I had a pleasant ride through the town and into the heavily forested Taunus Hills.  Usually I am anxious on busses, but the stops were prominently displayed, so I had no doubts about where to get off.
The only downside of arriving at Saalberg Roman Fort was having to share the site with about three school tours--Middle School by the looks and behaviour of them!
The site is not large, but it is surprisingly lovely, and there is a reconstructed wall and buildings and displays in both German and English.  The museum holds a fascinating collection of figurines, jewelry, tools, and weapons.  I enjoyed wandering around and even got in a couple of woodland walks.
When I was finished with the fortress, I left to walk about half a kilometer north to the actual Limes,  I passed Roman stonework, and an elaborate system of earthworks sitting among the trees.  I walked down hill to find the largest earthworks, and the notice that this was the Limes--the northernmost limit of Roman power.  I have a taste for such places--although I confess they don't look like much.  Hadrian's Wall is hardly knee high now, and I would have missed the Antonine Wall--built of earth--if there had not been a sign.  I climbed to the top of the Limes earthwork.  The trees grew so thickly I wondered how the legions could guard the border of the Empire in such a spot.  I also reflected that the Germans, although fierce in their way, were not the ultimate in barbarians.  Many Germans became Romanized, and they easily converted to Christianity as well.  For Really Horrid Barbarians, one needed to go further north.
On the way home I shared my S Bahn seat with a German businessman who talked the whole way on his cell phone.  He was one of those people who never have to inhale so can keep talking and talking for half an hour at a time.  I caught a few words here and there.  Clearly he was talking about some big business deal involving finances and capital, but at one point he used the term--in English and a flawless American accent "an extreme pain in the ass."  I had to turn away and cover my mouth to hide my laughter.
On the bus back to Bad Homburg and on the S Bahn I saw wonderful views of the Frankfurt skyline.

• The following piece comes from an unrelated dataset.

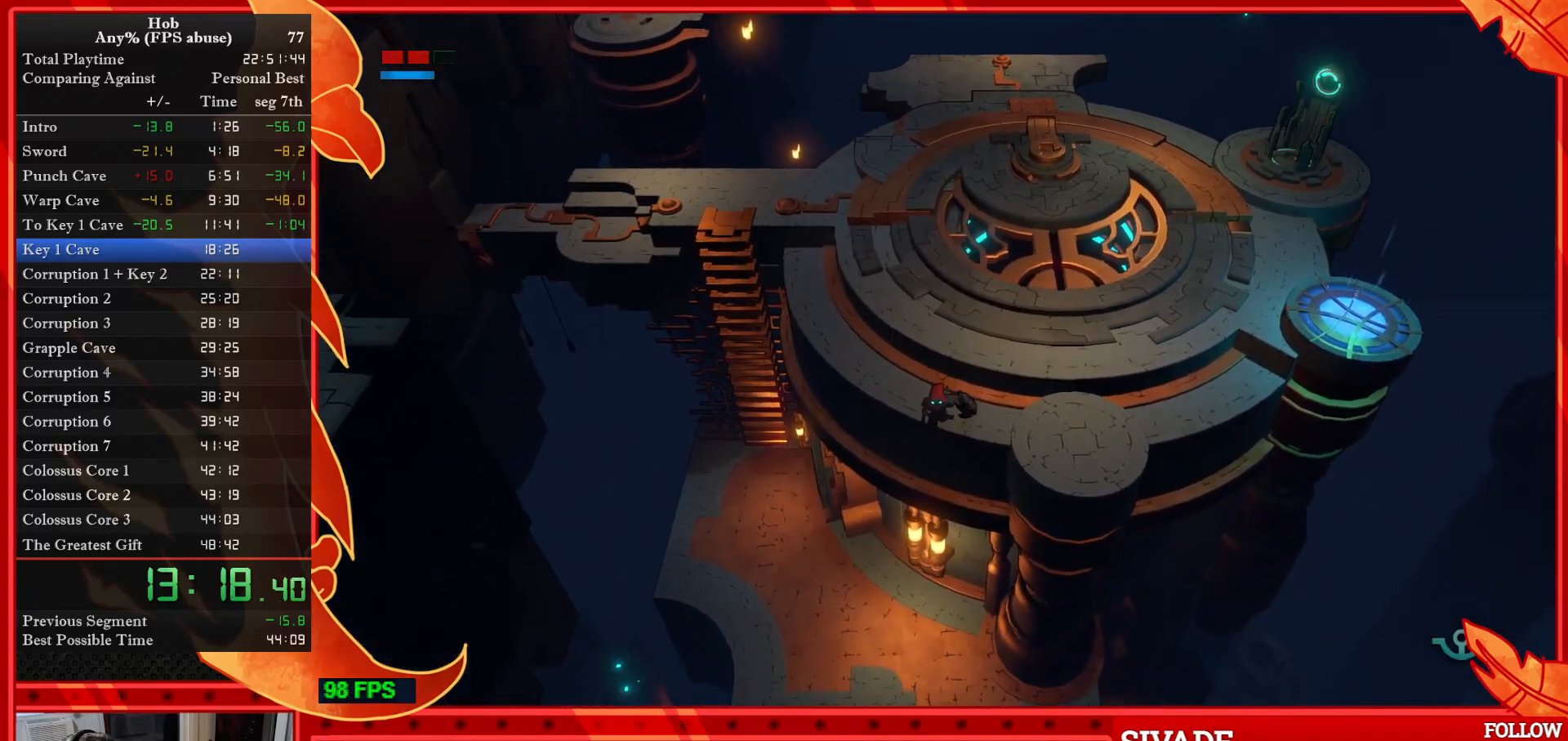
{"buttons": [], "left_stick": "center", "events": []}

Mainhattan indeed!

2 comments:

  1. Oh, that one sounds like the best yet. (And I adore the people-watching details! Funny that the guy would do his denigration in English, maybe to spare your ears? It's not like the Germans don't have that exact expression in German!)

    ReplyDelete
  2. Yes. I wondered about the use of the English idiom--given that 'German has no shortage of pungent expressions.